- _What is needed_
Pick out every line in the records below that contains the word "many", and copy each one.

- _Extracted data_
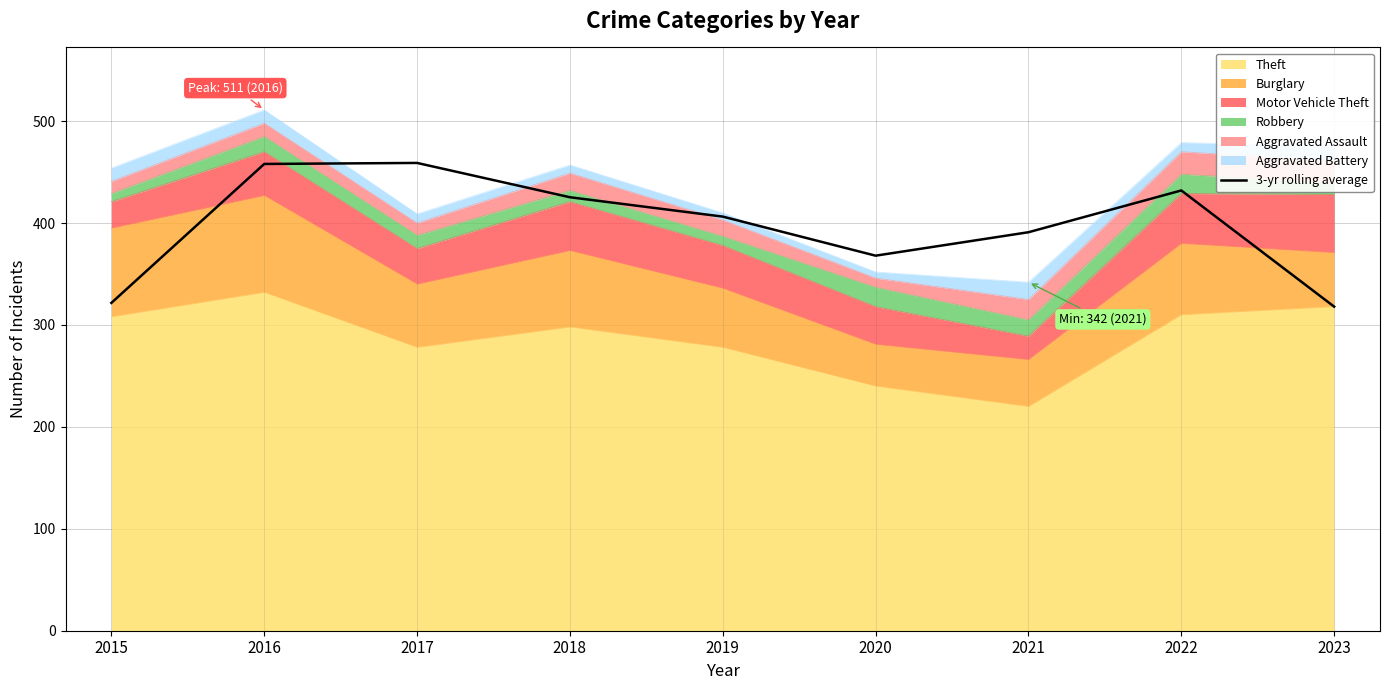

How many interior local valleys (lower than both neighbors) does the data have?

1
==
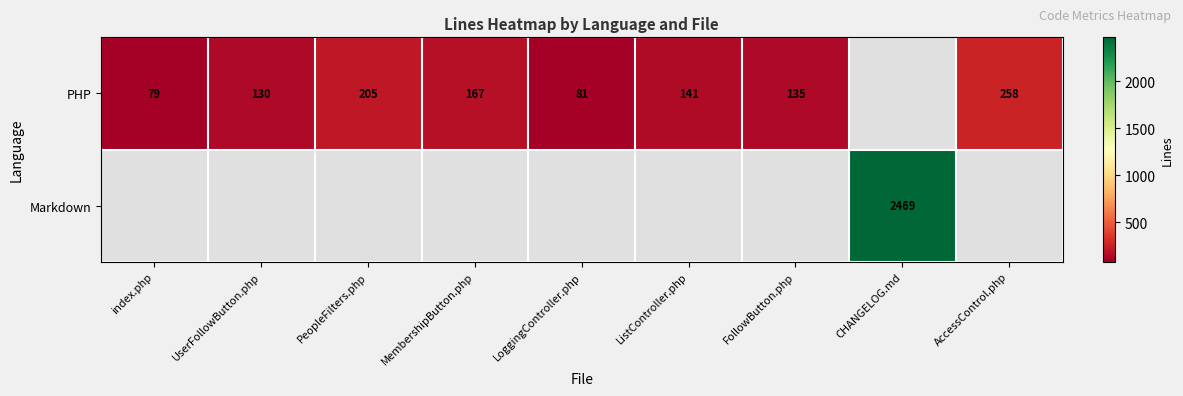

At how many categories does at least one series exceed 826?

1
...
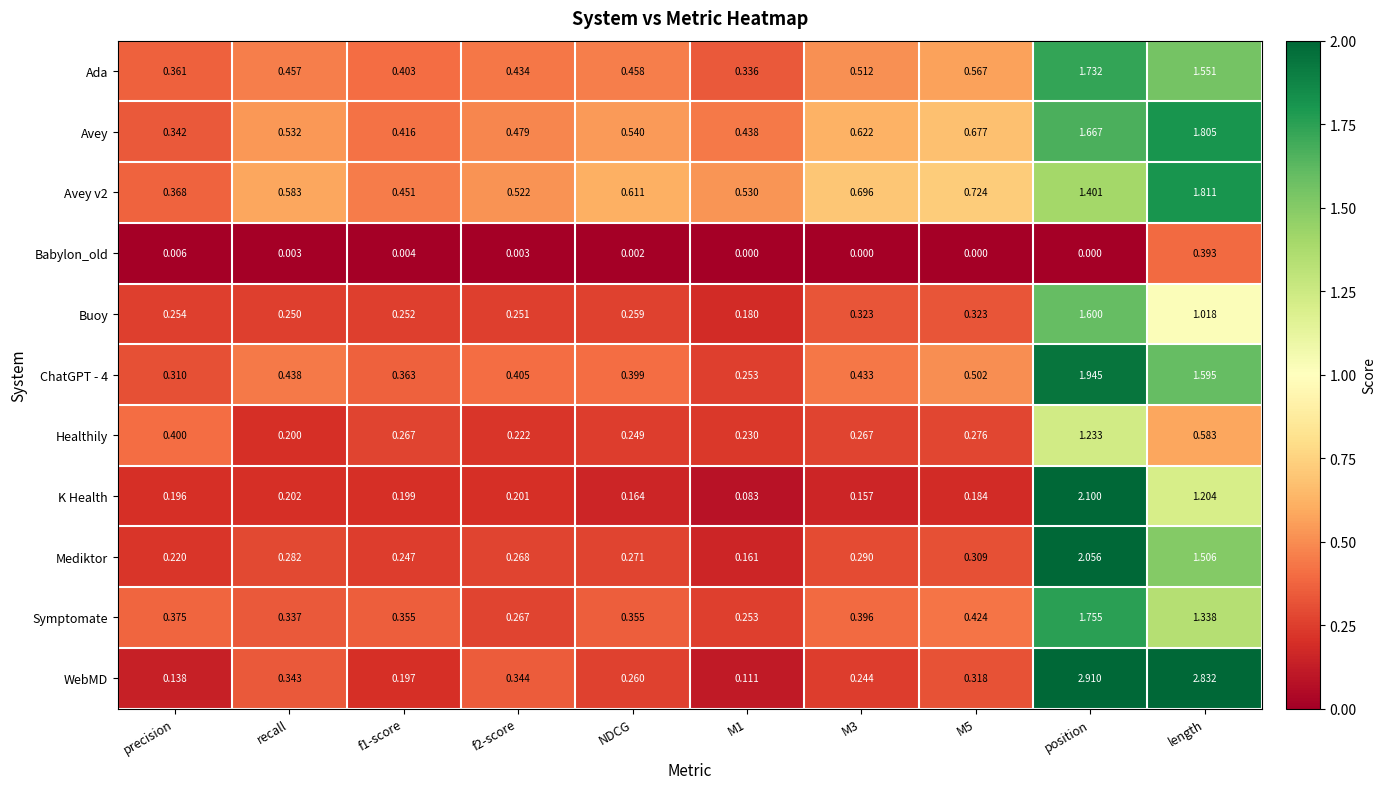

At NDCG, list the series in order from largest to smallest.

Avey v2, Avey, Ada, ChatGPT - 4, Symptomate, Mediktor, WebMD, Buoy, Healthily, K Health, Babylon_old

- _Answer to the exercise_
How many interior local valleys (lower than both neighbors) does the data have?
At how many categories does at least one series exceed 826?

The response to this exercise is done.